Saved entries
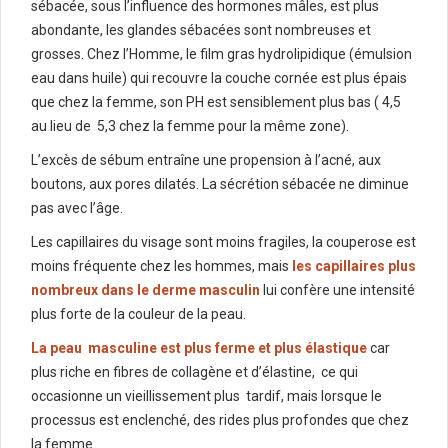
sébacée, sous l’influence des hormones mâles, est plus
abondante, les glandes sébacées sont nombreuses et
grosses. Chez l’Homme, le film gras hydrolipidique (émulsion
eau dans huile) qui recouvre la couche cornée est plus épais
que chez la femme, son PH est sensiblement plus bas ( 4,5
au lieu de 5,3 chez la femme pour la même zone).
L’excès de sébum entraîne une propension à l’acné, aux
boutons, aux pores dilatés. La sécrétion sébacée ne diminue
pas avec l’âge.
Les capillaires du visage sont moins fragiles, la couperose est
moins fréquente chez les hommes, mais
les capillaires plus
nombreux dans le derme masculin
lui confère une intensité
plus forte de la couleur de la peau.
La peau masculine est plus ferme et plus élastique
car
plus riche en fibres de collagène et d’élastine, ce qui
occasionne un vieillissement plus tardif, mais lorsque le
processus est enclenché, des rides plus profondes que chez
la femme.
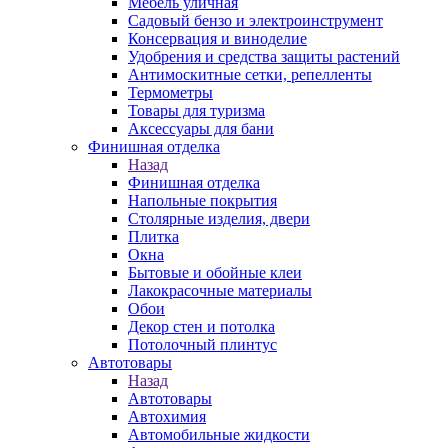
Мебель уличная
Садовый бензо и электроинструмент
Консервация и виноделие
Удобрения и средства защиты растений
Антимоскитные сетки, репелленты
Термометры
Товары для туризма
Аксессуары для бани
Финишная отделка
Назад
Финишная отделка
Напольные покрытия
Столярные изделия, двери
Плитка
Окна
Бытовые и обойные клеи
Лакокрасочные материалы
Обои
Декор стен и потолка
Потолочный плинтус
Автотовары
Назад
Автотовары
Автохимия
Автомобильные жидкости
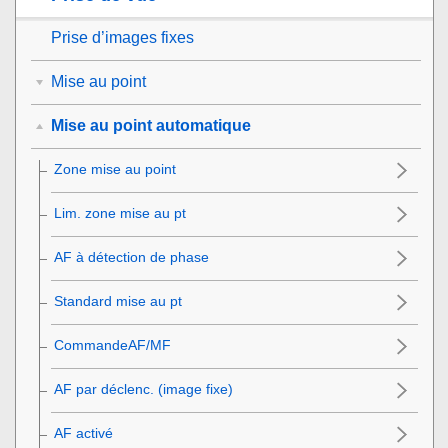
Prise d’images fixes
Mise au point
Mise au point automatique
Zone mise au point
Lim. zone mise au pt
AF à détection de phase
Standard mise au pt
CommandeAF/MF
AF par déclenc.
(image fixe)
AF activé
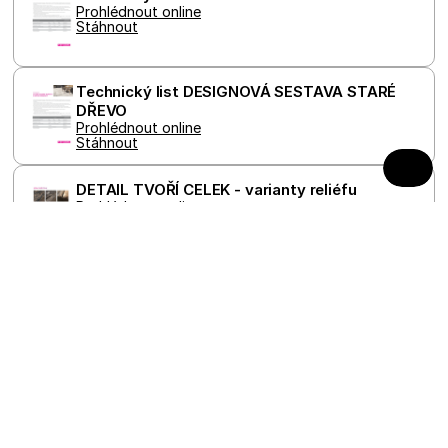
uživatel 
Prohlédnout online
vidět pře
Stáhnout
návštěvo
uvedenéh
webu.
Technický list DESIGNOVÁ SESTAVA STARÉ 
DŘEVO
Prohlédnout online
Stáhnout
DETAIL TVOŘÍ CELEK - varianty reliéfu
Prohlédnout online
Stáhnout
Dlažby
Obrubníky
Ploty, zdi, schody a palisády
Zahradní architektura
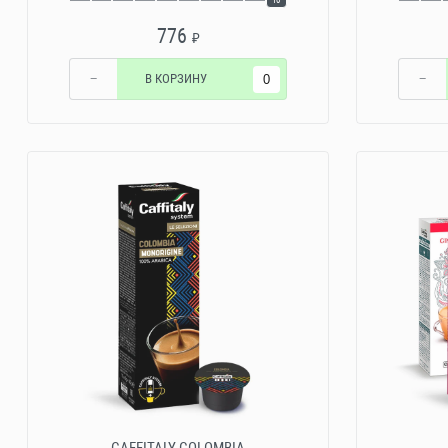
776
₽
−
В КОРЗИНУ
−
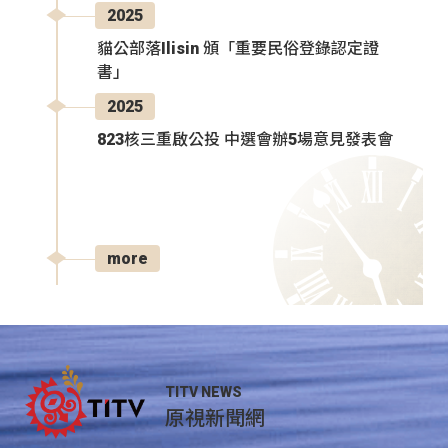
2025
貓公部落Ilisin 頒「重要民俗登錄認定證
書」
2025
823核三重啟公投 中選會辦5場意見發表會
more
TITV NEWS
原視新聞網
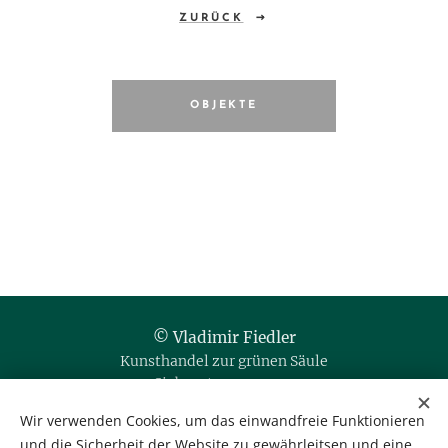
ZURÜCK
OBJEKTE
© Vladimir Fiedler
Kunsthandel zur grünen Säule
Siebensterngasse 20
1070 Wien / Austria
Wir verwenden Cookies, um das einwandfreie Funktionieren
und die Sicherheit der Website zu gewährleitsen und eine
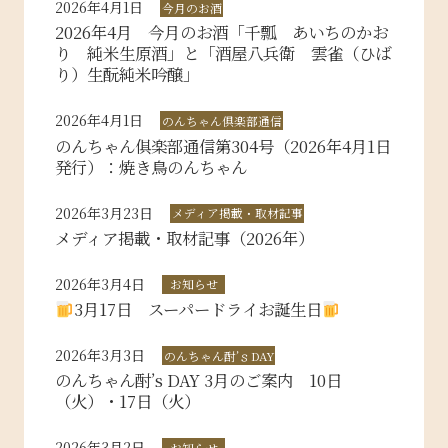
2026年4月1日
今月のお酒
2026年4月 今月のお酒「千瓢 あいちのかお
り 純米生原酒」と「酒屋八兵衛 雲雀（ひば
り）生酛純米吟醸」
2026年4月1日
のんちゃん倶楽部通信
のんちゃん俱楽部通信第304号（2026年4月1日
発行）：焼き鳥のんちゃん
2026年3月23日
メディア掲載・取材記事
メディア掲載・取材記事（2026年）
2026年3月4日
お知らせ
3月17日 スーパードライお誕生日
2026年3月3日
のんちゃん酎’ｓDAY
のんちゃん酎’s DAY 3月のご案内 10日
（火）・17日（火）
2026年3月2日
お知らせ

--

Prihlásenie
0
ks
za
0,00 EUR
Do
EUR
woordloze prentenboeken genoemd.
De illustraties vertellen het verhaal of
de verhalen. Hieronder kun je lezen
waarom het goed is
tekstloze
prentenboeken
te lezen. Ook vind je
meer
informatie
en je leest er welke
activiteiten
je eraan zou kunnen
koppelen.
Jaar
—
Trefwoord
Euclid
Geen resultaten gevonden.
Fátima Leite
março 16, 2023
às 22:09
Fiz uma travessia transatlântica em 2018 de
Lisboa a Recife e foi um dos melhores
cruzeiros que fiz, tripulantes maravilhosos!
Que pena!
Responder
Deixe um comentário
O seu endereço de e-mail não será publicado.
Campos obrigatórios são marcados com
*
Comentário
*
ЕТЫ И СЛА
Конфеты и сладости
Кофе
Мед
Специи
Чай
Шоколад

**What the exercise asks**.
The lines to copy are those in the records above containing the word "femme".

**Exercise answer**.
que chez la femme, son PH est sensiblement plus bas ( 4,5
au lieu de 5,3 chez la femme pour la même zone).
la femme.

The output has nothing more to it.